A joint advisory report from the Federal Bureau of Investigation (FBI), National Security Agency (NSA), Cybersecurity and Infrastructure Security Agency (CISA), and the UK’s National Cyber Security Centre (NCSC) has shed light on a new malware strain known as Infamous Chisel. This malware is specifically designed to target cryptocurrency wallets and exchange applications.
The malware has been linked to a hacking unit within Russia’s GRU military intelligence agency known as Sandworm.
According to the joint advisory report, Sandworm has previously targeted the Ukrainian military. Infamous Chisel is engineered to compromise Android devices, providing continuous access via the Tor network. Once installed, the malware periodically gathers and transmits data from the affected devices. The advisory report indicates that the malware is part of a broader campaign to target financial assets, including cryptocurrencies.
Malware targets major crypto apps and Android Keystore system
Infamous Chisel is not indiscriminate in its approach. It specifically searches for directories related to popular cryptocurrency applications such as Brave, Binance, Coinbase, and the Trust crypto wallet. Additionally, it targets communication platforms like Telegram and Discord. The malware also aims at the Android Keystore system, which is used for storing private keys. Every file in these targeted directories is extracted, posing a significant threat to the security of digital assets.
Despite its potentially devastating impact, the components used by Infamous Chisel are of low to medium sophistication and lack basic obfuscation or stealth techniques.
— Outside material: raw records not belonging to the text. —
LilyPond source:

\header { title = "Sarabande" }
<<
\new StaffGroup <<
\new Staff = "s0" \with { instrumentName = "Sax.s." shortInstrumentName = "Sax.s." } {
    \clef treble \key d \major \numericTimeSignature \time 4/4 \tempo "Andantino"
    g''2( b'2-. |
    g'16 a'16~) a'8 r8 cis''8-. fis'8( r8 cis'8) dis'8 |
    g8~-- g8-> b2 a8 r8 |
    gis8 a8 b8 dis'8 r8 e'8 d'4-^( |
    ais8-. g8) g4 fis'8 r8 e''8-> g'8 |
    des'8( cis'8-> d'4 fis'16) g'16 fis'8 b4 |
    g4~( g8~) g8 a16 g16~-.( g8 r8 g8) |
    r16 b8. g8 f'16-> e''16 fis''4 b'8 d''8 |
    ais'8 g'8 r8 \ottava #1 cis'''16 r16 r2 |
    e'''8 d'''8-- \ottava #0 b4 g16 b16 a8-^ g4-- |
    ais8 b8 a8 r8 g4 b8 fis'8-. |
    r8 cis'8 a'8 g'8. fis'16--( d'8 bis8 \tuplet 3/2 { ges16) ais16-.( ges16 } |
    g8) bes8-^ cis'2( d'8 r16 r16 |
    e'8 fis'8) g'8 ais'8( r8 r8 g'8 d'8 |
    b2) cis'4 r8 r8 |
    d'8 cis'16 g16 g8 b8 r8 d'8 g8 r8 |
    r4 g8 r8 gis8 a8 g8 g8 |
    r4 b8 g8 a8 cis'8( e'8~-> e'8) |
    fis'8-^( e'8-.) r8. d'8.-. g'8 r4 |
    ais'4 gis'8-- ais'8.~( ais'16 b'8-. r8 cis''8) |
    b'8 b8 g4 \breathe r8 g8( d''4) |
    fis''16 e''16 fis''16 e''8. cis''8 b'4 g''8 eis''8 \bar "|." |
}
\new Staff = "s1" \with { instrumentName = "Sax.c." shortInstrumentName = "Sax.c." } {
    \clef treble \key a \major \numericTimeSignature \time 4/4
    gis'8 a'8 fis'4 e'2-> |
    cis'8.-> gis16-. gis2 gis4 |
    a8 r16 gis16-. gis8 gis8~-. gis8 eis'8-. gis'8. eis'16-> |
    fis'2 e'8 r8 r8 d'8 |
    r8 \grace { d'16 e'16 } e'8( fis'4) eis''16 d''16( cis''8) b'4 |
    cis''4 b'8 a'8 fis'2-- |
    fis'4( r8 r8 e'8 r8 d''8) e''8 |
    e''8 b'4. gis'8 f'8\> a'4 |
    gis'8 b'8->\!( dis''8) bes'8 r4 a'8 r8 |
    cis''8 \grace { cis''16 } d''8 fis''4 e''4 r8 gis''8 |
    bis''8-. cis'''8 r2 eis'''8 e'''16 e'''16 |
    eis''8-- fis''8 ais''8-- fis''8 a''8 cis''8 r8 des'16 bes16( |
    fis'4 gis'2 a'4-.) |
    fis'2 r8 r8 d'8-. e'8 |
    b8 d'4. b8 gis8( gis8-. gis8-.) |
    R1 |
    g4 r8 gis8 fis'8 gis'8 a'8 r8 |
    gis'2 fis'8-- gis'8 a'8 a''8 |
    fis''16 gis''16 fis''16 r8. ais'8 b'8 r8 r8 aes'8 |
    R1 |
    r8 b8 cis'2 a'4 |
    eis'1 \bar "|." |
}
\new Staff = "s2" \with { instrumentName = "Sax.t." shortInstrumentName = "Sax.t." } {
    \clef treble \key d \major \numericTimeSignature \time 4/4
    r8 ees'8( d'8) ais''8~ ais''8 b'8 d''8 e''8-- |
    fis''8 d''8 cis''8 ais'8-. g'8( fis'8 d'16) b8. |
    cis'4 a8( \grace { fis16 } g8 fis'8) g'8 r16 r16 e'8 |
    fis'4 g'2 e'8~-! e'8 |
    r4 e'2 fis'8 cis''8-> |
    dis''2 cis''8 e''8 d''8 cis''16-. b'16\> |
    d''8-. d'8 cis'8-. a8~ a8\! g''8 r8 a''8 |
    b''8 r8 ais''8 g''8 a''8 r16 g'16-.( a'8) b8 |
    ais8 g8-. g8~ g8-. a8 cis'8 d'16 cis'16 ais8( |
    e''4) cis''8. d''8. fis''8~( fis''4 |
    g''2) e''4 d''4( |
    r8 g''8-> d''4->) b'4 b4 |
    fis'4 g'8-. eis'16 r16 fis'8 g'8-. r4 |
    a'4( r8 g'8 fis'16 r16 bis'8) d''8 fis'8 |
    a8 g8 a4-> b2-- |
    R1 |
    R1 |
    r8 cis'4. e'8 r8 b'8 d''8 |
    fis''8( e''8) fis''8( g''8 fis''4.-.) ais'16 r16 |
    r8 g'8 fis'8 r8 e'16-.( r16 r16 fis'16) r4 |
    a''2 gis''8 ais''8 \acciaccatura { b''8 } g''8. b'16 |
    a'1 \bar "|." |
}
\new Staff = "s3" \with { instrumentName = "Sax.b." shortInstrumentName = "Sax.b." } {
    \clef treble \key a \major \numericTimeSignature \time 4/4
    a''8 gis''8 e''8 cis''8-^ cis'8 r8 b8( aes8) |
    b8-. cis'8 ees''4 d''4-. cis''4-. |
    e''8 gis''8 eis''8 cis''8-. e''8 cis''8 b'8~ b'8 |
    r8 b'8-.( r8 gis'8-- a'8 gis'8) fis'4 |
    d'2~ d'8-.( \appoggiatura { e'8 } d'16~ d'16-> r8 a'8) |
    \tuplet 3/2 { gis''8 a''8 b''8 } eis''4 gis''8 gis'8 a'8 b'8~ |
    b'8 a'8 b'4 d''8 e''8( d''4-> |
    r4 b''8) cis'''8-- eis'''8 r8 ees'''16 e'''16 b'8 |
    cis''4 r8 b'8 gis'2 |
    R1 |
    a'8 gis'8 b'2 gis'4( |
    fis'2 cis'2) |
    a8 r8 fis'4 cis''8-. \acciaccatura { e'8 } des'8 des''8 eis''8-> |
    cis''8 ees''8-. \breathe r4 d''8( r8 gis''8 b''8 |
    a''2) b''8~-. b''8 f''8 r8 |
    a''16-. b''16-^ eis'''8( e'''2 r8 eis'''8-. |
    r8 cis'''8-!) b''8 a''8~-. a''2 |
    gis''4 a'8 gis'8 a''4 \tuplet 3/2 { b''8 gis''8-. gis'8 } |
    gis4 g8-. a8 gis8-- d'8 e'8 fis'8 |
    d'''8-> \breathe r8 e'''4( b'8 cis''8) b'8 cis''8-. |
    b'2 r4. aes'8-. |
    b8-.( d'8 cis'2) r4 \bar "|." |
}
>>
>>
This suggests that the actors behind the malware may not deem such concealment necessary, given that many Android devices lack a host-based detection system.
The advisory comes at a time when digital assets are becoming increasingly valuable, attracting the attention of cybercriminals. Last month, security researchers issued warnings about malware aimed at stealing Apple users’ crypto assets through fake blockchain games.
In addition, nearly $1 billion has been lost to scams, hacks, and exploits in 2023, Cryptopolitan reported.
The joint advisory serves as a critical reminder of the escalating threats in the crypto space and underscores the need for enhanced cybersecurity measures.